Update the data from the line holding "Batting Average (×100)" through the line holding "What is the largest slice in the pie chart?", inclusive, replacing "minimum" with "smallest" and leaving everything else unchanged. Return only those lines.

■ **Material shown**:
------------------------------------------------
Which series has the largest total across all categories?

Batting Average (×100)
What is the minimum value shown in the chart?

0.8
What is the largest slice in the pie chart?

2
------------------------------------------------
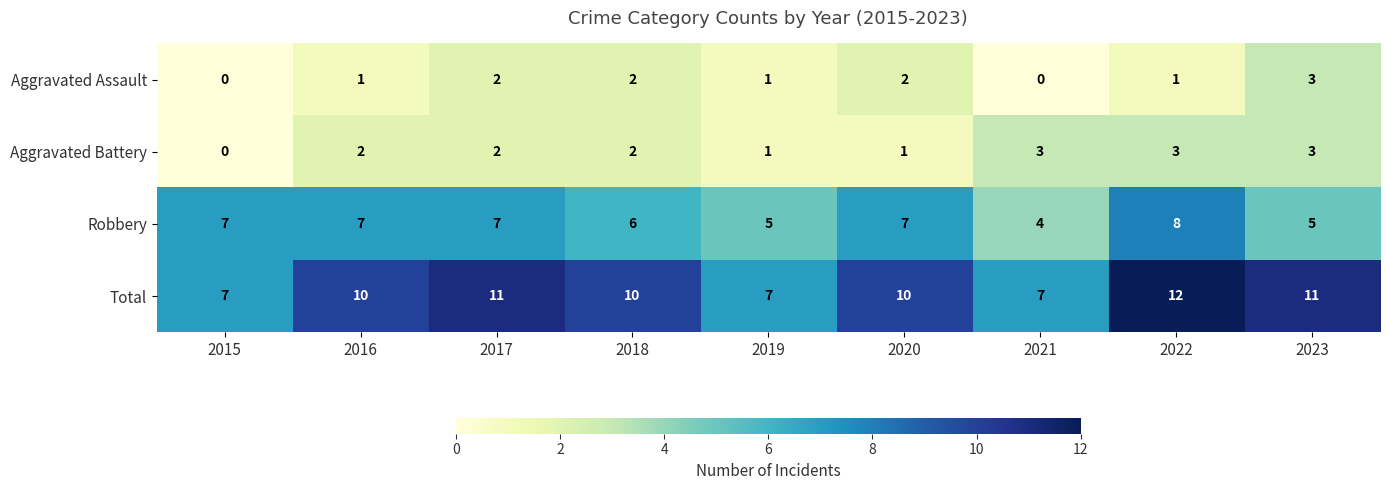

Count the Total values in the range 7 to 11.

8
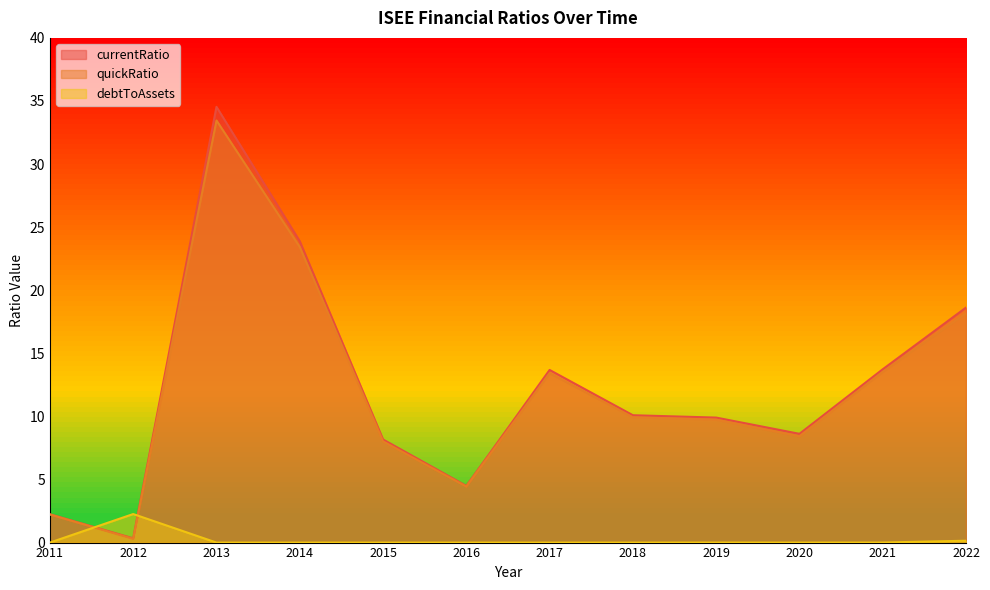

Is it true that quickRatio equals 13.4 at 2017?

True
------------------------------------------------
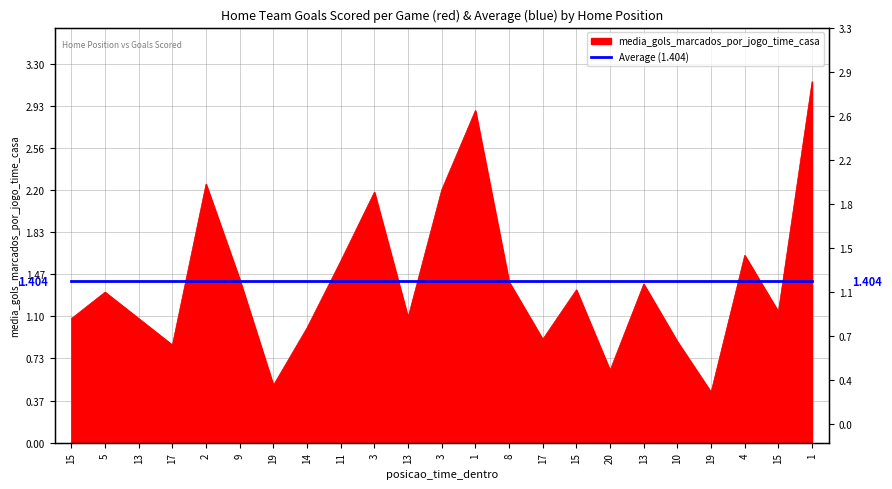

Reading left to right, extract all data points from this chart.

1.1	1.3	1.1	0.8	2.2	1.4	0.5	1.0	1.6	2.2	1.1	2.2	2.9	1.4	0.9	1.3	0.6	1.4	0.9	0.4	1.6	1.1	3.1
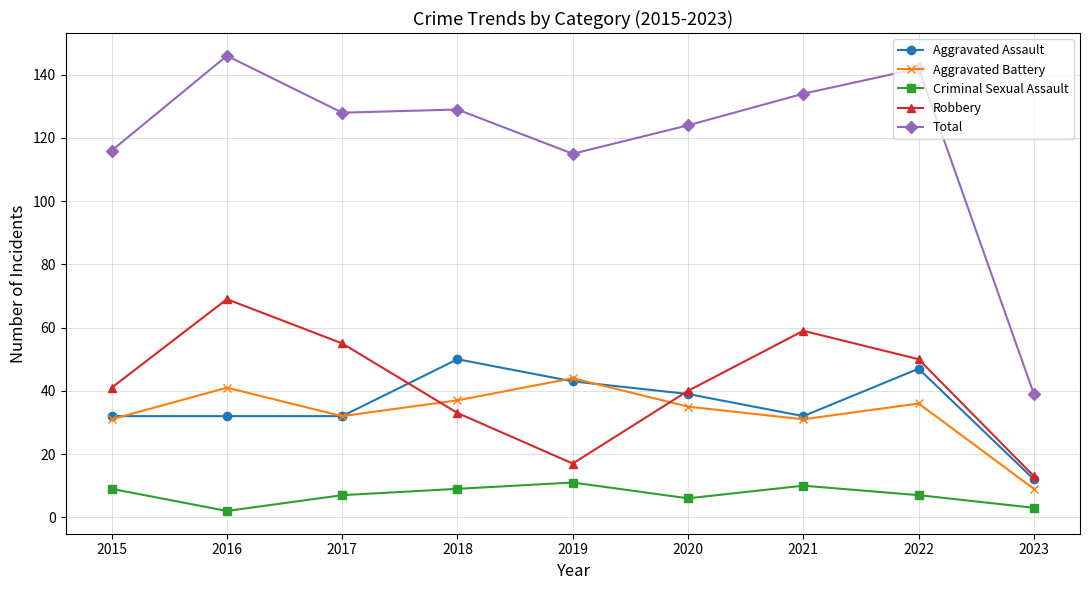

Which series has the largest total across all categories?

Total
------------------------------------------------
■ **Result of the exercise**:
Batting Average (×100)
What is the smallest value shown in the chart?

0.8
What is the largest slice in the pie chart?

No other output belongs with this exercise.